The earliest settlements in the territory of the modern town of Coldrerio date back to the Neolithic Age and are the oldest testimony to human presence in the Mendrisiotto area: the archaeological finds around Paü which were unearthed after the First World War. The region was later conquered by the Romans, whose abundant presence in the district is documented by the archaeological excavations conducted over the last two centuries. Evidence of the Roman presence in the Mendrisiotto area is provided by the Roman arena dedicated to Mercury sculpted by Gneo Capellino of Sora and currently on display inside Stabio City Hall but which may have been unearthed in the Mercole area of Coldrerio (the name of the hamlet is derived from the presence of a sanctuary dedicated to the god of trade and traders).

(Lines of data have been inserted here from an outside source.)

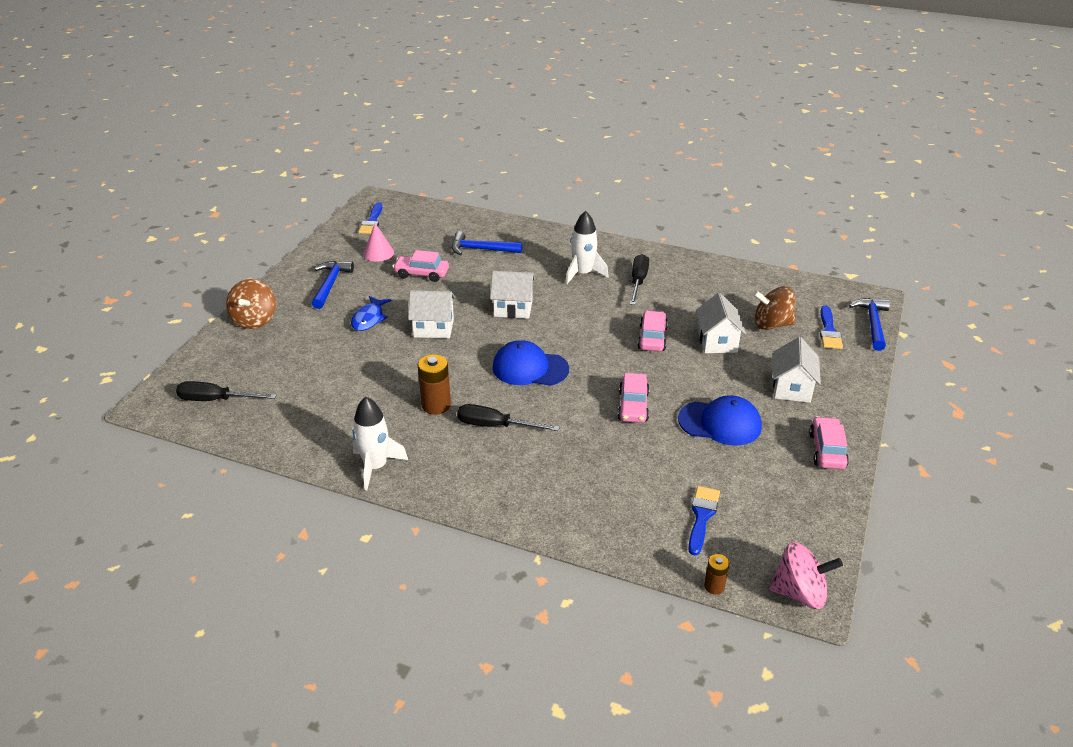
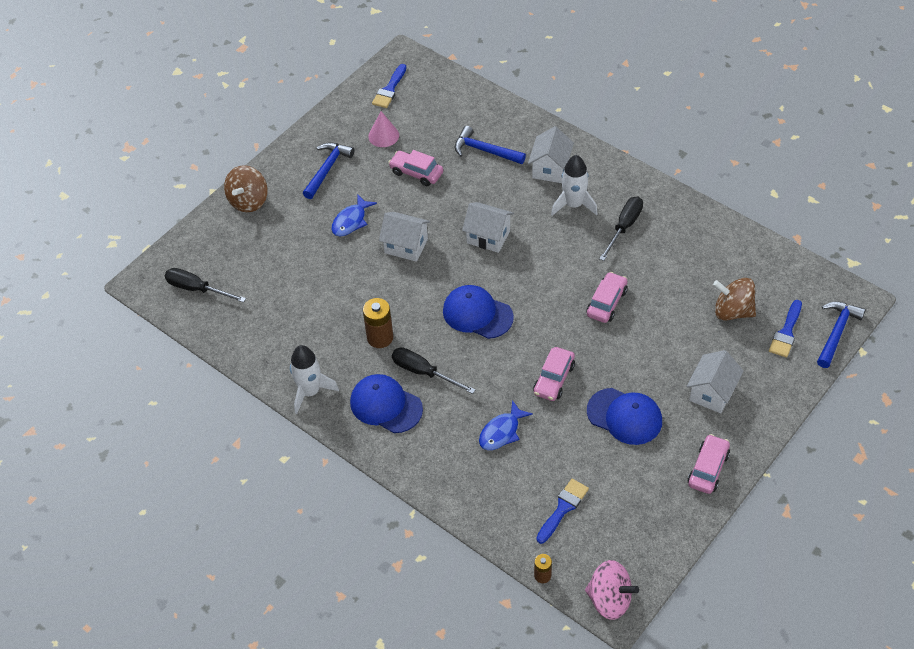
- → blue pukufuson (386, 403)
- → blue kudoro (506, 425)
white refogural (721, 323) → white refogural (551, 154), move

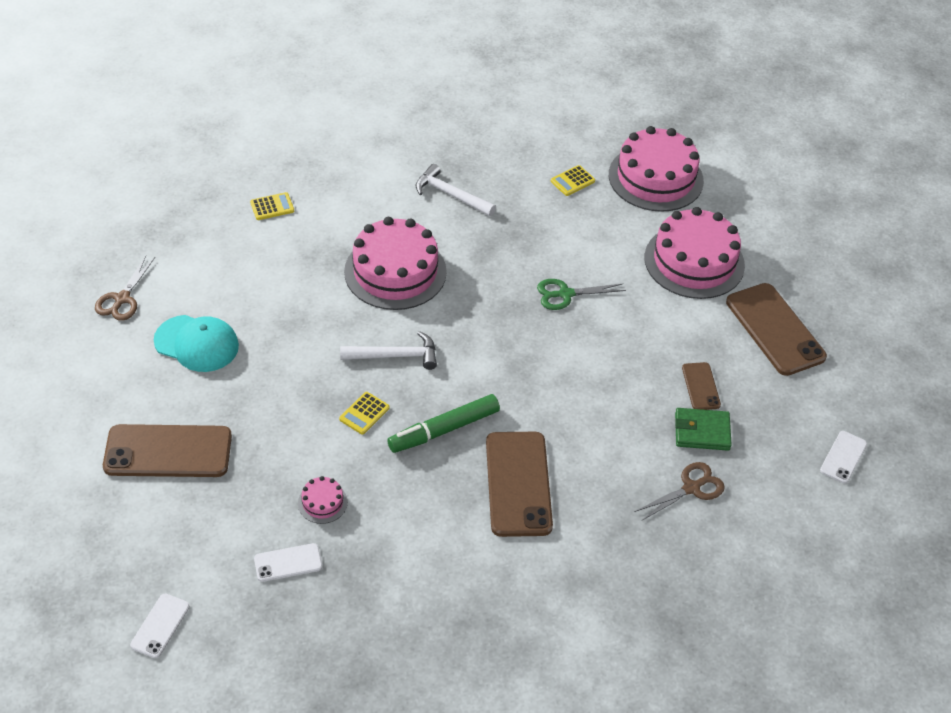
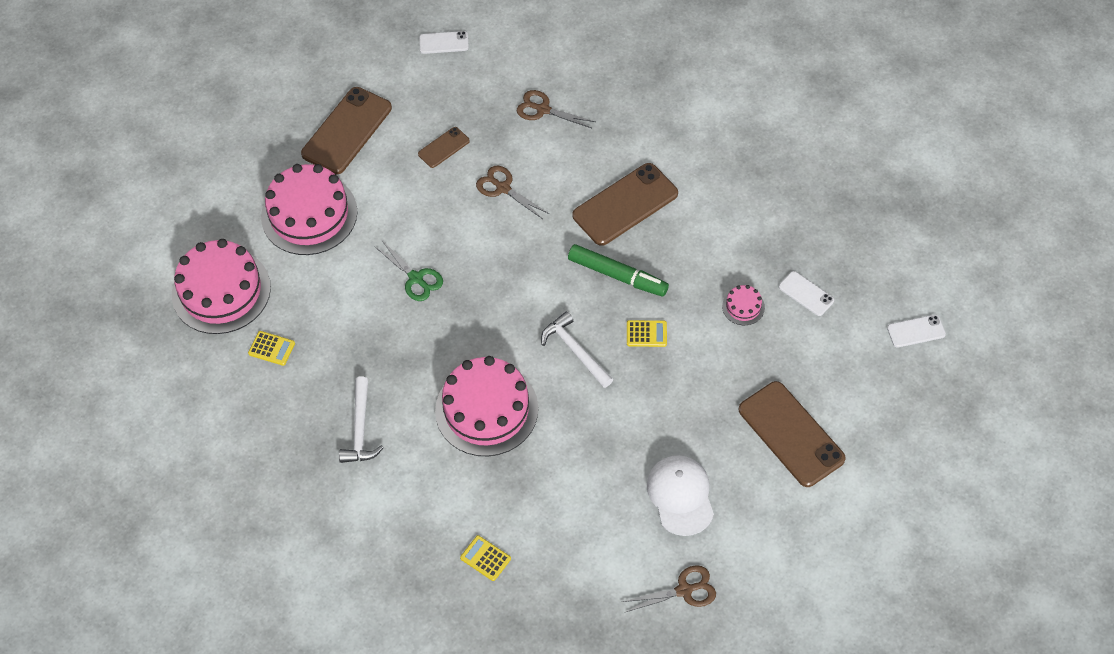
- → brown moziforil (512, 192)
turquoise pukufuson (196, 343) → white pukufuson (680, 495)
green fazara (703, 429) → -

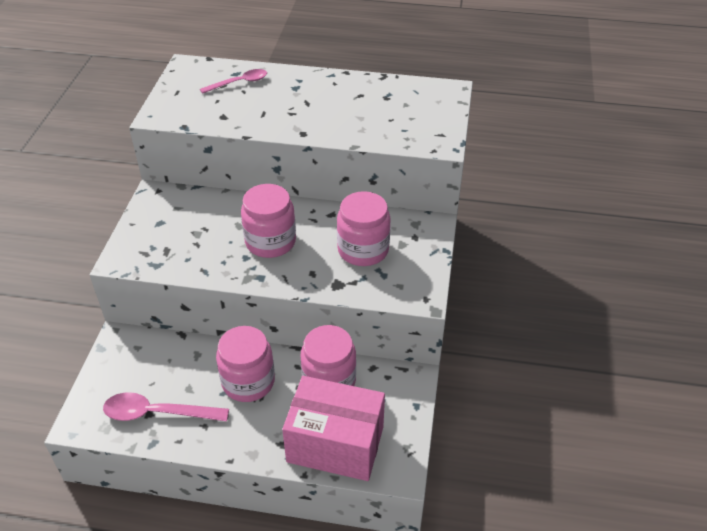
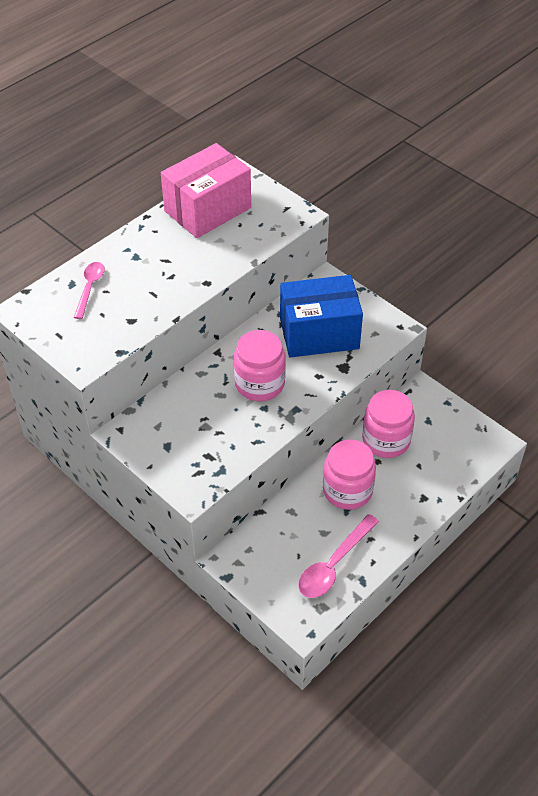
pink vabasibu (333, 428) → pink vabasibu (206, 190), move
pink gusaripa (364, 228) → blue vabasibu (321, 316)

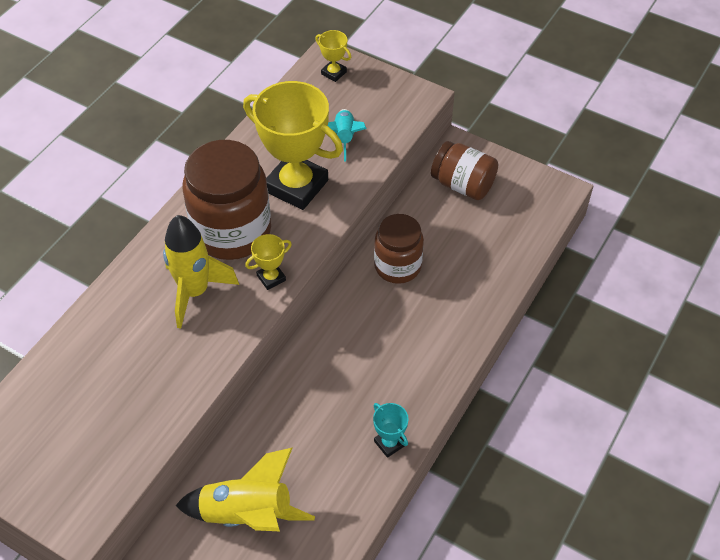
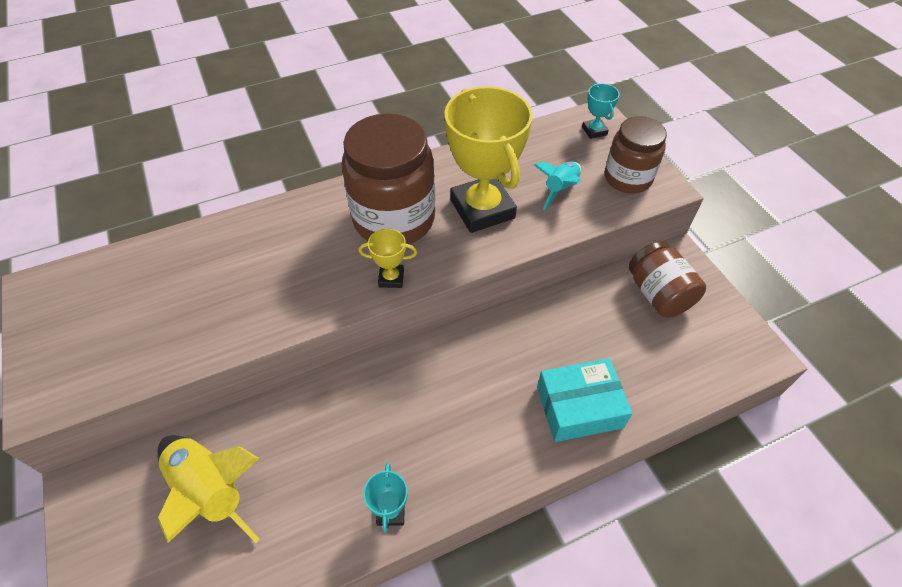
- → turquoise vabasibu (585, 400)
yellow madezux (333, 56) → turquoise madezux (601, 111)
brown gusaripa (399, 249) → brown gusaripa (636, 154), move
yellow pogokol (201, 272) → -

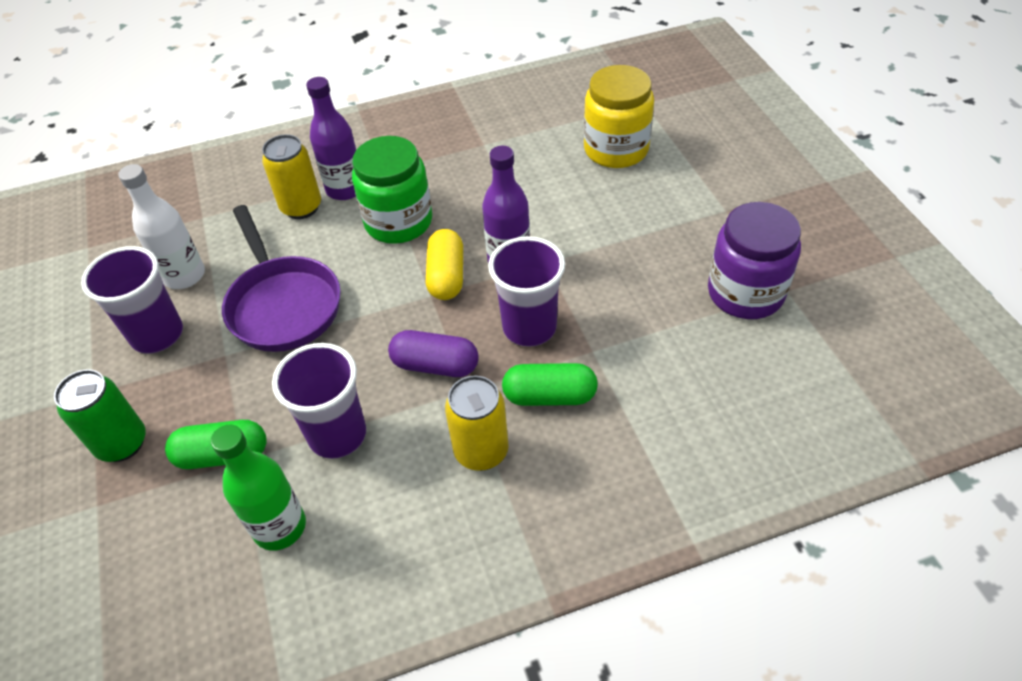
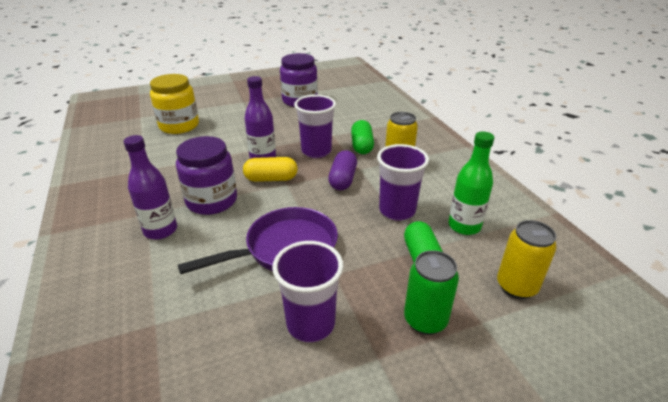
green gusaripa (392, 190) → purple gusaripa (206, 175)
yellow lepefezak (291, 176) → yellow lepefezak (527, 259), move
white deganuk (161, 226) → -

An official document from around 852 provides the earliest mention of the name of the town (“Caledrano”) which was to become an important regional center due to its strategic position along the road that linked Como with Riva San Vitale via Borgo Mendrisio. According to church records, the parish of Coldrerio – like nearly all the district’s parishes – was established after the Council of Trent in 1593 with the separation of the common church of Balerna and the designation of the building consecrated to San Giorgio as parish church.
In the 19th century, the village, which in previous centuries had been home to renowned artists and the masters Mola, Beccaria, Pozzi, and Vergo, was struck by recurrent epidemics of cholera, the last occurring in 1867, which in 1836 led to the erection of a new oratory dedicated to San Rocco, the patron saint of victims of epidemics. At the end of the 19th century and during the First World War, peat was extracted from the area around Paü and used as fuel in place of coal. After abandoning agriculture in the 20th century, Coldrerio became a largely residential town.